== Assigned task ==
Only one range belongs in the answer: the line holding "table_cell [473, 1496, 885, 1611]" through the last line of the records, reproduced as is.

Records from a data collection
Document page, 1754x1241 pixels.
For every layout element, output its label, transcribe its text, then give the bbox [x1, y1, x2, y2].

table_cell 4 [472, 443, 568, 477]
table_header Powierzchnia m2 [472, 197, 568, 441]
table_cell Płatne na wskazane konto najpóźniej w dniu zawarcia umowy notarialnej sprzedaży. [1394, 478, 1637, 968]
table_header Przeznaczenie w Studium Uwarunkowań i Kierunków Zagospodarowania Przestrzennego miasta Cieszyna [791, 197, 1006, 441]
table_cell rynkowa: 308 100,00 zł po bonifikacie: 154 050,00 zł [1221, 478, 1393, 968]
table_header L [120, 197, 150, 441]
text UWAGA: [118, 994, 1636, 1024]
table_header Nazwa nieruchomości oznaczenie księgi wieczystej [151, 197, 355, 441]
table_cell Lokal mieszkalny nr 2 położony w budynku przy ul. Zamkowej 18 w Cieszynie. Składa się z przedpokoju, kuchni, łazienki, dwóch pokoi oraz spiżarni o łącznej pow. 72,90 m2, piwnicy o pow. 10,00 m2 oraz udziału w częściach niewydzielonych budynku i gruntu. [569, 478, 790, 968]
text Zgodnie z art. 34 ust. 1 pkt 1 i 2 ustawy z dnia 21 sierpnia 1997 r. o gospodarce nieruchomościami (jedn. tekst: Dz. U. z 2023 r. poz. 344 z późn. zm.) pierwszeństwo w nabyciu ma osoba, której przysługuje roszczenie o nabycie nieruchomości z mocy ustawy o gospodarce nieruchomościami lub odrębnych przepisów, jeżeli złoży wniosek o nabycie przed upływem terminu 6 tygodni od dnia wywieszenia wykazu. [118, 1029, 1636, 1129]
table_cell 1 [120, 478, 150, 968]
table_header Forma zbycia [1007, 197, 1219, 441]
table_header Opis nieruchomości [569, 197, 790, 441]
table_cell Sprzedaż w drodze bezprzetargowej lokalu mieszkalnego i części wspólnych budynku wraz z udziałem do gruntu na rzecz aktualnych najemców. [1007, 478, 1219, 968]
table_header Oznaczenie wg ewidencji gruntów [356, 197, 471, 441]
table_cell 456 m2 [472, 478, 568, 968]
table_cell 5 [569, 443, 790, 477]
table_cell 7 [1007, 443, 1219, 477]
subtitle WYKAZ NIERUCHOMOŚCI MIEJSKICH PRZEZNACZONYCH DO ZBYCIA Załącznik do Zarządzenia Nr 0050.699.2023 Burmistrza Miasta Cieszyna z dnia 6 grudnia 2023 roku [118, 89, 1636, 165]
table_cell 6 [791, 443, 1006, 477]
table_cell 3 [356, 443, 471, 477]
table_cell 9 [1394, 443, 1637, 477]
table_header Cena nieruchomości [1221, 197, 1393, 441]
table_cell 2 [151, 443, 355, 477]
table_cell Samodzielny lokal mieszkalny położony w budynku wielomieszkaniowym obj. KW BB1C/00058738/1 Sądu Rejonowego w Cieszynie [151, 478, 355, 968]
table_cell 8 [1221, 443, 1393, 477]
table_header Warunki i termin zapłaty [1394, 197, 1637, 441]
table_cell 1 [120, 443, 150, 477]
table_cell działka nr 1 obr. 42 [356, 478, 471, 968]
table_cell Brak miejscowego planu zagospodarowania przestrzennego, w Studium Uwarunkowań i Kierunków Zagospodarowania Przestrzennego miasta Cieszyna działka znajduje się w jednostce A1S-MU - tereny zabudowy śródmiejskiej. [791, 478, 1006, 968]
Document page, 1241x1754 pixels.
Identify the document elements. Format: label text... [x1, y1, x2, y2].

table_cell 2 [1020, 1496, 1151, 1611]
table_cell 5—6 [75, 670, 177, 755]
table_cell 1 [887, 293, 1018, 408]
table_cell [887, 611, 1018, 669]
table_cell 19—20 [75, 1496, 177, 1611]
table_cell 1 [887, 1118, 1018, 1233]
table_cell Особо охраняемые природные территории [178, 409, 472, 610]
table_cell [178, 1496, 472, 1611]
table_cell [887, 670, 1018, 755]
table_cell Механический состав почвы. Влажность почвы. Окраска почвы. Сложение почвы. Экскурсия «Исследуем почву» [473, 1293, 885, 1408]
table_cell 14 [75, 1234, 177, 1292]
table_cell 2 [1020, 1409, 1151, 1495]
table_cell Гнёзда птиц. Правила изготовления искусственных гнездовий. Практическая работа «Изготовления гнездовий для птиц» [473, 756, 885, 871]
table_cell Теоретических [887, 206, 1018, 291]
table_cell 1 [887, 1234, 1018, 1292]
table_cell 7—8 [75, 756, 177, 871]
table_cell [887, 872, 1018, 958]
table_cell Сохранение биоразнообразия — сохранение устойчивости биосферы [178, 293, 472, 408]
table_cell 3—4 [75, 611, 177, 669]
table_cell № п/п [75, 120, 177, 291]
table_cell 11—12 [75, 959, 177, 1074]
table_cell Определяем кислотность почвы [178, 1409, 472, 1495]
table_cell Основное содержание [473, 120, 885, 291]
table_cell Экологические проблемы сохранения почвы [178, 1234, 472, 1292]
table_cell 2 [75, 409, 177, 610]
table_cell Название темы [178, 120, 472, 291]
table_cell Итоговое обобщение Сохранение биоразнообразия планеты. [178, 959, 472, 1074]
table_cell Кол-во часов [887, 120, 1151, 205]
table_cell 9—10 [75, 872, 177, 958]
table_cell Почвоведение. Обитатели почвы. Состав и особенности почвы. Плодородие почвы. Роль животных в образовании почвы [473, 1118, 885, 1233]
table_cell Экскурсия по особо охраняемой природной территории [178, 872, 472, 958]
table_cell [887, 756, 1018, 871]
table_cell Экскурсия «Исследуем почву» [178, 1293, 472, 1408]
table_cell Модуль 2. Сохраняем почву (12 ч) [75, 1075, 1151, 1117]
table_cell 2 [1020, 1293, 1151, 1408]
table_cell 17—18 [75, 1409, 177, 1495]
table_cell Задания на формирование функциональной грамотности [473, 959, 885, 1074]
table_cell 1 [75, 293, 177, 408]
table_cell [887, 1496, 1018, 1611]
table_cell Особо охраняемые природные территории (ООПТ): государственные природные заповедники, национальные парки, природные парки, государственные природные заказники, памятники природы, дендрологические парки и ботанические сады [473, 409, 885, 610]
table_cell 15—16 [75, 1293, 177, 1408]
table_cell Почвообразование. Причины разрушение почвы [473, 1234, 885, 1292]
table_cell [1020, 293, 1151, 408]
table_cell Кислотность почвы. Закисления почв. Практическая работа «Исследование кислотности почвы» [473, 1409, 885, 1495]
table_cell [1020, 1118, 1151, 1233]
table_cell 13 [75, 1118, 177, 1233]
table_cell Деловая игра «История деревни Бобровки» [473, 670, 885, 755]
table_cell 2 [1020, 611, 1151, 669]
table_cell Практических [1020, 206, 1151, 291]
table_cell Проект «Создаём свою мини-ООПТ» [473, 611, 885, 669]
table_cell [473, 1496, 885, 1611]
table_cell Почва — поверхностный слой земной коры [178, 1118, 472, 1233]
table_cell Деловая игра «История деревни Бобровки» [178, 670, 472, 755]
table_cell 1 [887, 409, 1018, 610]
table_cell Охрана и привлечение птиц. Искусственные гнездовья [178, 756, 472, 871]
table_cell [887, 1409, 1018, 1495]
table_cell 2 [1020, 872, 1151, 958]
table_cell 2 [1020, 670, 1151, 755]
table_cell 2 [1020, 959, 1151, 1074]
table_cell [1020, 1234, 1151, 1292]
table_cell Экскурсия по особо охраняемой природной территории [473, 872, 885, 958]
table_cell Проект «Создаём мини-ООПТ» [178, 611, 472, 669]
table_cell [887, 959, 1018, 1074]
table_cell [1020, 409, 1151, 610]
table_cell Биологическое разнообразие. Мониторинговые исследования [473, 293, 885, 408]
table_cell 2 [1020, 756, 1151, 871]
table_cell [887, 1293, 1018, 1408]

== Solution below ==
table_cell [473, 1496, 885, 1611]
table_cell Почва — поверхностный слой земной коры [178, 1118, 472, 1233]
table_cell Деловая игра «История деревни Бобровки» [178, 670, 472, 755]
table_cell 1 [887, 409, 1018, 610]
table_cell Охрана и привлечение птиц. Искусственные гнездовья [178, 756, 472, 871]
table_cell [887, 1409, 1018, 1495]
table_cell 2 [1020, 872, 1151, 958]
table_cell 2 [1020, 670, 1151, 755]
table_cell 2 [1020, 959, 1151, 1074]
table_cell [1020, 1234, 1151, 1292]
table_cell Экскурсия по особо охраняемой природной территории [473, 872, 885, 958]
table_cell Проект «Создаём мини-ООПТ» [178, 611, 472, 669]
table_cell [887, 959, 1018, 1074]
table_cell [1020, 409, 1151, 610]
table_cell Биологическое разнообразие. Мониторинговые исследования [473, 293, 885, 408]
table_cell 2 [1020, 756, 1151, 871]
table_cell [887, 1293, 1018, 1408]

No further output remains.